“ The breeze at dawn has secrets to tell you.
Don’t go back to sleep.
You must ask for what you really want.
Don’t go back to sleep.
People are going back and forth across the doorsill
where the two worlds touch.
The door is round and open.
Don’t go back to sleep.”
Jalal al-din Rumi
“Turning and turning in the widening gyre …” Yeats keeps coming around again. It’s that spiral effect. Another aspect of this proving has been the recurring dreams. Over and over again the same theme. Whatever’s going on in the dream (and it’s largely unimportant) it’s being simultaneously mapped in terms of either mathematical formulae or computer programming language. This has been a bit of challenge for me since my abilities in both of those areas don’t go much beyond elementary level. Still, I wasn’t about to ignore them. What seemed to be drawing my attention the strongest was the fact that these descriptions all featured repeating nested subroutines.
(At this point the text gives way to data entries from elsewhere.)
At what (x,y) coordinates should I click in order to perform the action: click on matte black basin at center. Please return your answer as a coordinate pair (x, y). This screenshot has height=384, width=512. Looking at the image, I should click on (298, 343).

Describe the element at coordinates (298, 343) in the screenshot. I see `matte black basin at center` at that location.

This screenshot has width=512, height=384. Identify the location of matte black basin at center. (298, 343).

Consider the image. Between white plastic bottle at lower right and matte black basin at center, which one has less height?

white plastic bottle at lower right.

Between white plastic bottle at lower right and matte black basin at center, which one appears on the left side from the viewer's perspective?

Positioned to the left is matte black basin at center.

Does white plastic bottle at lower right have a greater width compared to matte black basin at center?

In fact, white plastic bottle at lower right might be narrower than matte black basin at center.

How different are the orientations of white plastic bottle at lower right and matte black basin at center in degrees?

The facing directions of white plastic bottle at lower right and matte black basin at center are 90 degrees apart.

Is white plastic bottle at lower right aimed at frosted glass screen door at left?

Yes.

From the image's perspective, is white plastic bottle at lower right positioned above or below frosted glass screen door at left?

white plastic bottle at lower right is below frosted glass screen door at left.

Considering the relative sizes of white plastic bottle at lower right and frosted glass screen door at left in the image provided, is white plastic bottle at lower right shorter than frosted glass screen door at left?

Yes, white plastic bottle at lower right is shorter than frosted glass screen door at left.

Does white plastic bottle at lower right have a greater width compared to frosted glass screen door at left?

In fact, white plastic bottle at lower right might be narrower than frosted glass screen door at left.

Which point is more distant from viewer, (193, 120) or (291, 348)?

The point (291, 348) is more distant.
For anyone for whom this means diddly squat, it’s a means of describing an event such that within an overall context you have increasingly more specific things going on, each nested within its parent context. In mathematics this is described using bracketed expressions, and in programming language, by a variety of conventions depending on the language. But in each instance, the convention is always that each subroutine must be enclosed within its parent. If you don’t close the expression, the whole thing becomes a nonsense and doesn’t do what it’s supposed to.
Why I was getting these dreams was something of a mystery, but when I finally stumbled on the Gödel, Escher, Bach: an Eternal Golden Braid just underlined it. Gödel’s Theorem is an interesting one – published in 1931 by the then 25-year-old logician, it demonstrated that “any logical system comprehensive enough to describe elementary arithmetic necessarily contains propositions which can neither be proven nor disproven.” Also, that “the internal consistency of such a system can never be proven except by employing reasoning which is not expressible within the system itself.” Or, as reviewer Curtis L Wilber states in respect of Hofstadter’s Gödel, Escher, Bach: an Eternal Golden Braid, “Every system folds in on itself, be it physics, mathematics, or any form of language. All these systems are inherently self-referential, and as such, take on a life of their own. A life their creators could never imagine.” In other words, the “reality” of what we take for reality cannot be proven or disproven within its own terms: we’re thrown back on the ultimate subjectivity of our existence every time, and the fact that we’re continually engaged in the process of creating our “reality” largely in our own image. The “life of its own” that comes back to us in the apparent objectivity of what’s “out there” is really little more than a mirror – an idea which the likes of Buddhism has held as a fundamental truth for millenia.
At the same time as all this has been going on, I was having a conversation with someone in the USA about the Christian fundamentalist right and their belief in “the Rapture“. Scarey stuff. It even justifies environmental destruction on the basis that it will just speed up the End Times when Jesus Christ reappears to cart off the righteous to a better place, leaving the rest to rot in what’s Left Behind. It’s that “chosen race” theme again, isn’t it? All too reminiscent of Hitler’s “master race”. She sent me a couple of URLs to explore. As I was looking around wondering at the leaps in logic that allowed some quite outrageous conclusions to be drawn from what appeared to be exceedingly flimsy “evidence”, all I could see was Kurt Gödel perched genie-like atop a spinning vortex with a wry smile on his face. After all, exactly the same criticisms could be levelled at my view of reality, your view of reality, anybody’s view of reality.